Careful set design helps the passage between ordinary city life and supernatural conflict feel smooth. The scale of that technical effort matches a wider movement seen in recent Indian productions that bring traditional legend into contemporary spectacle through visual ambition.
Agent From Above is a visually striking Taiwanese supernatural thriller that made its global debut on Netflix on June 20, 2025. Based on the acclaimed novel The Oracle Comes by Xing Zi, the series explores a modern urban landscape where the boundaries between the celestial and human realms have blurred. Viewers can currently stream the entire series on Netflix, where it has gained attention for its unique portrayal of Taoist mythology through the lens of a gritty detective narrative.
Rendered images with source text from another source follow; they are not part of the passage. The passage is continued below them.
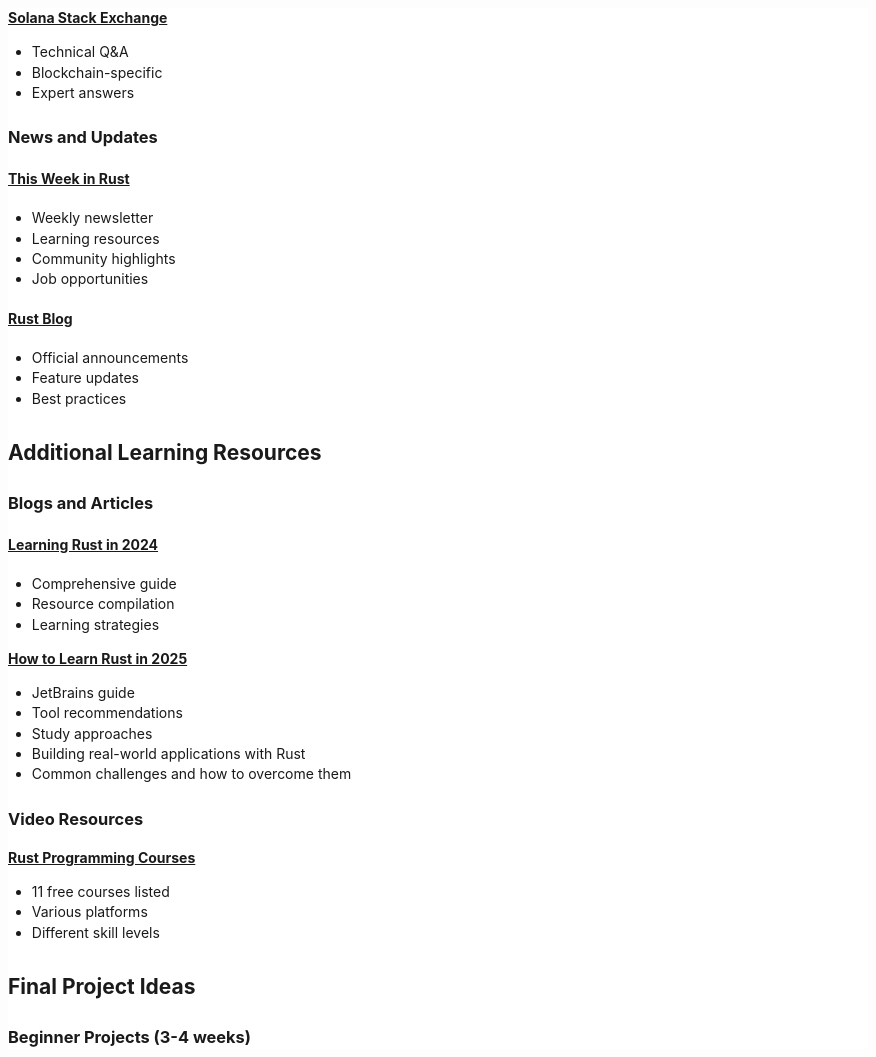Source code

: [**Solana Stack Exchange**](https://solana.stackexchange.com)

- Technical Q&A
- Blockchain-specific
- Expert answers

### News and Updates

#### [**This Week in Rust**](https://this-week-in-rust.org/)

- Weekly newsletter
- Learning resources
- Community highlights
- Job opportunities

#### [**Rust Blog**](https://blog.rust-lang.org)

- Official announcements
- Feature updates
- Best practices

## Additional Learning Resources

### Blogs and Articles

#### [**Learning Rust in 2024**](https://github.com/pretzelhammer/rust-blog/blob/master/posts/learning-rust-in-2024.md)

- Comprehensive guide
- Resource compilation
- Learning strategies

[**How to Learn Rust in 2025**](https://blog.jetbrains.com/rust/2024/09/20/how-to-learn-rust/)

- JetBrains guide
- Tool recommendations
- Study approaches
- Building real-world applications with Rust
- Common challenges and how to overcome them

### Video Resources

[**Rust Programming Courses**](https://www.classcentral.com/report/best-rust-courses/)

- 11 free courses listed
- Various platforms
- Different skill levels

## Final Project Ideas

### Beginner Projects (3-4 weeks)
As of 2026, the series remains a prominent example of how traditional folklore can be effectively reimagined for a contemporary international audience.
Full Credits
Title: Agent From Above
Distributor: Netflix
Release date: June 20, 2025
Rating: TV-MA
Running time: 45, 60 minutes
Director: Donnie Lai
Writers: Emma Chen, Xing Zi
Producers and Executive Producers: Rita Chuang, Chang Ya-ting, Lin Shih-ken
Cast: Kai Ko, Buffy Chen, Wang Po-chieh, Hsueh Shih-ling, Johnny Yang, Penny Lin, Gingle Wang, Kuo Tzu-chien
Director of Photography (Cinematographer): Chen Chi-wen
Editors: Liao Ching-sung, Chen Po-wen
Composer: Lu Luming
The Review
Agent From Above
Agent From Above succeeds by grounding high-stakes spiritual warfare in the relatable struggle of human debt and redemption. While the tonal shifts between horror and comedy feel jerky, the series maintains interest through its specific cultural lens. The central performances provide weight to a story that might otherwise feel like a standard procedural. It functions as a solid example of urban fantasy that honors local traditions while aiming for a global reach. It remains a capable, entertaining addition to the genre for those seeking a fresh perspective on mythological combat.
PROS
- Strong lead performance by Kai Ko.
- Authentic integration of Taiwanese temple culture.
- Imaginative creature design and visual effects.
- Effective ensemble chemistry.
CONS
- Inconsistent pacing in certain episodes.
- Jarring transitions between dark themes and physical comedy.
- Repetitive narrative patterns.
- Final battle reduces protagonist agency.